Por Alejandro Fabbri (*)
Ya se han utilizado casi todas las expresiones para definir a Marcelo Araujo, que murió el 16 de marzo a los 78 años en su amada Buenos Aires. Definiciones exactas, aproximaciones, opiniones con algún dejo de malicia y reconocimiento firme a lo que fue: un relator del fútbol televisado que liberó al deporte más popular de un vocabulario pacato, repetido y hasta aburrido.
Lo consiguió porque buscó y buscó hasta que lo encontró. Justo él, que siempre había pensado maneras de mejorar las transmisiones y de ser original para sumar adherentes. Ya era así cuando con otros periodistas jóvenes armó Deportes Belgrano en 1974, un intento de pelearle el apoyo popular a José María Muñoz en las radios nacionales. No hubo manera.
Egresado del Círculo de Periodistas Deportivos, fue ampliando su labor en la mítica Oral Deportiva y teniendo en el horizonte conseguir mejores trabajos, en la radio y en la televisión. Formó parte del grupo creador de Sport’80, el mítico programa que se inició en 1980 y que, con la incorporación de Víctor Hugo Morales, le pasó el trapo al invencible Muñoz.
En plena dictadura cívico-militar, desde el espacio “Cada loco con su tema” iniciaron un camino poco frecuentado por el periodismo futbolero, esto es hablar de las penurias que vivía la gente, el plan económico, la falta de libertad y los tremendos abusos de los militares. Para 1983 participó de “Todos los goles”, el programa que competía con Fútbol de Primera y cumplía con lo que no hacía el que después sería su casa permanente. Daban todos los goles de todos los partidos, algo que no siempre pasaba en el oficial FdP.
Para 1989 y con la llegada de Carlos Menem a la presidencia argentina, fue su amigo Mauro Viale quien renunció al relato en Fútbol de Primera y allí tuvo la oportunidad de convencer a Carlos Ávila para ocupar ese lugar. Arrancaron en Canal 9 y dos años después se mudaron a Canal 13. La nueva dupla con Enrique Macaya Márquez funcionó cada vez mejor, con la permanente pero saludable distancia entre uno y otro, el relato que se iba haciendo más popular en su lenguaje, mientras que Macaya mantenía su estilo serio, intentando explicar el juego sin otros agregados.
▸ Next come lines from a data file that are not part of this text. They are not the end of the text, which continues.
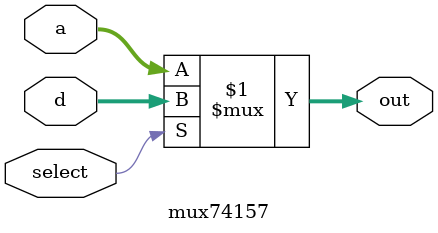
<source format=v>
module mux74157 (
    input select,
    input [3:0] a, // entrada 0 (ex: modo programação)
    input [3:0] d, // entrada 1 (ex: modo execução)
    output [3:0] out
);
    assign out = select ? d : a;
endmodule 
</source>
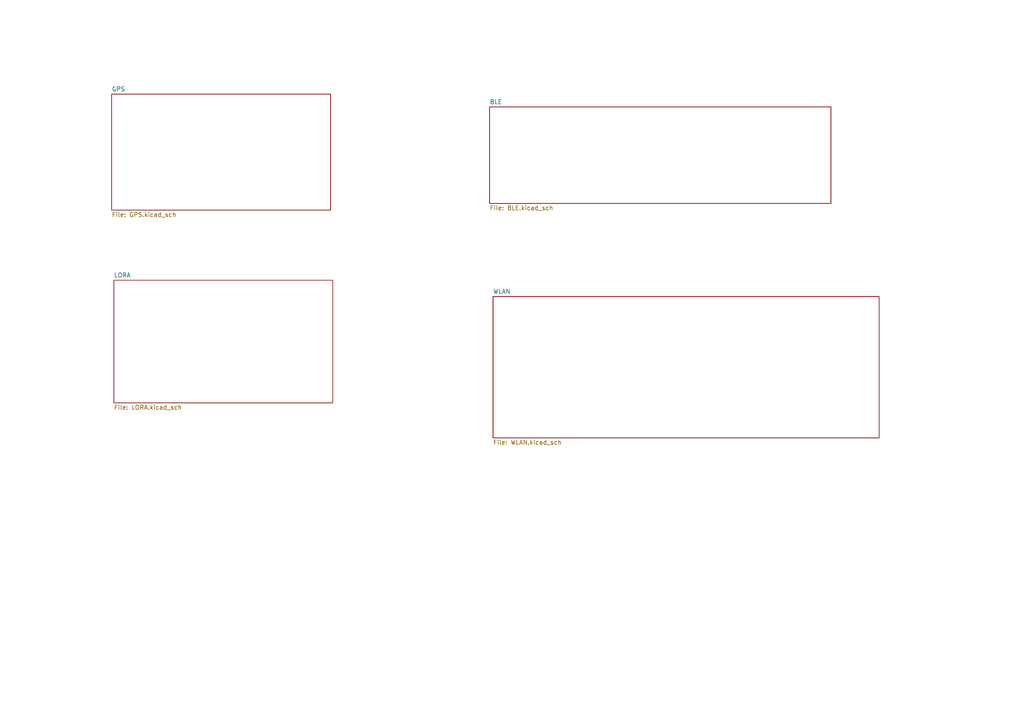
<source format=kicad_sch>
(kicad_sch
	(version 20231120)
	(generator "eeschema")
	(generator_version "8.0")
	(uuid "601a88ea-2da7-4ec4-b637-f587eb4ba821")
	(paper "A4")
	(lib_symbols)
	(sheet
		(at 142 31)
		(size 99 28)
		(fields_autoplaced yes)
		(stroke
			(width 0.1524)
			(type solid)
		)
		(fill
			(color 0 0 0 0.0000)
		)
		(uuid "50fdb7d1-4569-4c52-8829-8f3c547b35ac")
		(property "Sheetname" "BLE"
			(at 142 30.2884 0)
			(effects
				(font
					(size 1.27 1.27)
				)
				(justify left bottom)
			)
		)
		(property "Sheetfile" "BLE.kicad_sch"
			(at 142 59.5846 0)
			(effects
				(font
					(size 1.27 1.27)
				)
				(justify left top)
			)
		)
		(instances
			(project "hw_wireless_testboard"
				(path "/601a88ea-2da7-4ec4-b637-f587eb4ba821"
					(page "4")
				)
			)
		)
	)
	(sheet
		(at 32.385 27.305)
		(size 63.5 33.655)
		(fields_autoplaced yes)
		(stroke
			(width 0.1524)
			(type solid)
		)
		(fill
			(color 0 0 0 0.0000)
		)
		(uuid "57c5955f-b8b9-4575-a804-102112654a2f")
		(property "Sheetname" "GPS"
			(at 32.385 26.5934 0)
			(effects
				(font
					(size 1.27 1.27)
				)
				(justify left bottom)
			)
		)
		(property "Sheetfile" "GPS.kicad_sch"
			(at 32.385 61.5446 0)
			(effects
				(font
					(size 1.27 1.27)
				)
				(justify left top)
			)
		)
		(instances
			(project "hw_wireless_testboard"
				(path "/601a88ea-2da7-4ec4-b637-f587eb4ba821"
					(page "2")
				)
			)
		)
	)
	(sheet
		(at 33.02 81.28)
		(size 63.5 35.56)
		(fields_autoplaced yes)
		(stroke
			(width 0.1524)
			(type solid)
		)
		(fill
			(color 0 0 0 0.0000)
		)
		(uuid "bb3f05b6-a894-434f-9e49-66933fc7049f")
		(property "Sheetname" "LORA"
			(at 33.02 80.5684 0)
			(effects
				(font
					(size 1.27 1.27)
				)
				(justify left bottom)
			)
		)
		(property "Sheetfile" "LORA.kicad_sch"
			(at 33.02 117.4246 0)
			(effects
				(font
					(size 1.27 1.27)
				)
				(justify left top)
			)
		)
		(instances
			(project "hw_wireless_testboard"
				(path "/601a88ea-2da7-4ec4-b637-f587eb4ba821"
					(page "3")
				)
			)
		)
	)
	(sheet
		(at 143 86)
		(size 112 41)
		(fields_autoplaced yes)
		(stroke
			(width 0.1524)
			(type solid)
		)
		(fill
			(color 0 0 0 0.0000)
		)
		(uuid "e37a04e5-c2cd-4971-ba15-bb62af991442")
		(property "Sheetname" "WLAN"
			(at 143 85.2884 0)
			(effects
				(font
					(size 1.27 1.27)
				)
				(justify left bottom)
			)
		)
		(property "Sheetfile" "WLAN.kicad_sch"
			(at 143 127.5846 0)
			(effects
				(font
					(size 1.27 1.27)
				)
				(justify left top)
			)
		)
		(property "Field2" ""
			(at 143 86 0)
			(effects
				(font
					(size 1.27 1.27)
				)
				(hide yes)
			)
		)
		(instances
			(project "hw_wireless_testboard"
				(path "/601a88ea-2da7-4ec4-b637-f587eb4ba821"
					(page "5")
				)
			)
		)
	)
	(sheet_instances
		(path "/"
			(page "1")
		)
	)
)

</source>
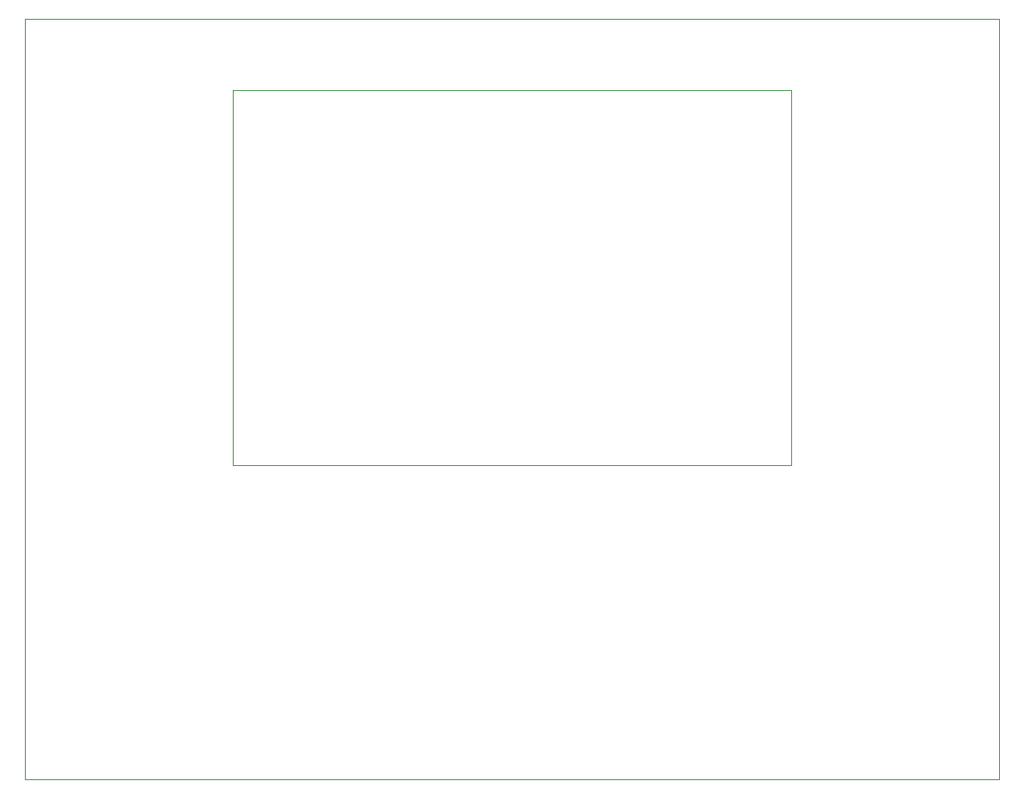
<source format=gm1>
%TF.GenerationSoftware,KiCad,Pcbnew,(6.0.0)*%
%TF.CreationDate,2022-01-06T15:15:50+01:00*%
%TF.ProjectId,Interconnect PCB,496e7465-7263-46f6-9e6e-656374205043,rev?*%
%TF.SameCoordinates,Original*%
%TF.FileFunction,Profile,NP*%
%FSLAX46Y46*%
G04 Gerber Fmt 4.6, Leading zero omitted, Abs format (unit mm)*
G04 Created by KiCad (PCBNEW (6.0.0)) date 2022-01-06 15:15:50*
%MOMM*%
%LPD*%
G01*
G04 APERTURE LIST*
%TA.AperFunction,Profile*%
%ADD10C,0.100000*%
%TD*%
G04 APERTURE END LIST*
D10*
X102000000Y-63000000D02*
X198000000Y-63000000D01*
X198000000Y-63000000D02*
X198000000Y-138000000D01*
X198000000Y-138000000D02*
X102000000Y-138000000D01*
X102000000Y-138000000D02*
X102000000Y-63000000D01*
X177500000Y-70000000D02*
X122500000Y-70000000D01*
X122500000Y-70000000D02*
X122500000Y-107000000D01*
X122500000Y-107000000D02*
X177500000Y-107000000D01*
X177500000Y-107000000D02*
X177500000Y-70000000D01*
M02*

</source>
La buena relación entre ambos, la química que se fue gestando, sirvió para que fueran un dúo necesario para todos, con tonos y colores que le ponía Marcelo y frases medidas al tipo de partido que se jugaba desde Enrique. Se hicieron casi imprescindibles y en aquellos años noventa provocaron que la mayoría de la gente no bajara más el volumen del televisor para escuchar la transmisión radial, porque Marcelo le ponía detalles intimistas al juego, sumaba palabras en inglés, algún giro desinhibido y detalles del lunfardo tanguero tan porteño como él mismo.
En medio de ese crecimiento profesional, de cautivar una mayoría con las transmisiones televisivas, Marcelo siguió con sus programas radiales y el estilo que unía la natural capacidad para expresarse, sus conexiones con gente de primer nivel en casi todos los clubes y una buena relación con Julio Grondona. A la par, siempre cerca de Diego Maradona, de la selección nacional y de Carlos Bilardo.
Sencillo en el trato, chistoso pero exigente con quienes colaboraban con él, también se ponía al frente cuando de reclamar mejores condiciones salariales o de trabajo se trataba. El puesto o el prestigio no le impedían ocuparse de que le hicieran más fácil la vida a sus compañeros de transmisión.
Siempre fue peronista y como lo señala la historia de ese mismo partido, tuvo momentos diferentes en lo ideológico. Fue menemista en los noventa y fue de otro sector años más tarde. La coherencia, en todo caso, supo mantenerla en su evolución como relator y como periodista. Opinaba y le gustaba. Relataba y le gustaba. No había contradicciones en esto.
A muchos de nosotros nos ayudó para entrar a algún trabajo, nos animó a no tener temores a ningún micrófono o a ninguna cámara. Siempre defendió los datos exactos, era enemigo del “creo que” o “me parece” porque si no estaba la información precisa, no tenía validez la explicación.
Enseñó y formó a muchos relatores, jóvenes apasionados por hacer lo mismo y si se podía, mejor que él. No es fácil, pero varios lo siguen intentando.
(*) Periodista. Trabaja en TyC Sports. Autor de «El nacimiento de una pasión» y de «Historias negras del fútbol argentino», entre otros libros.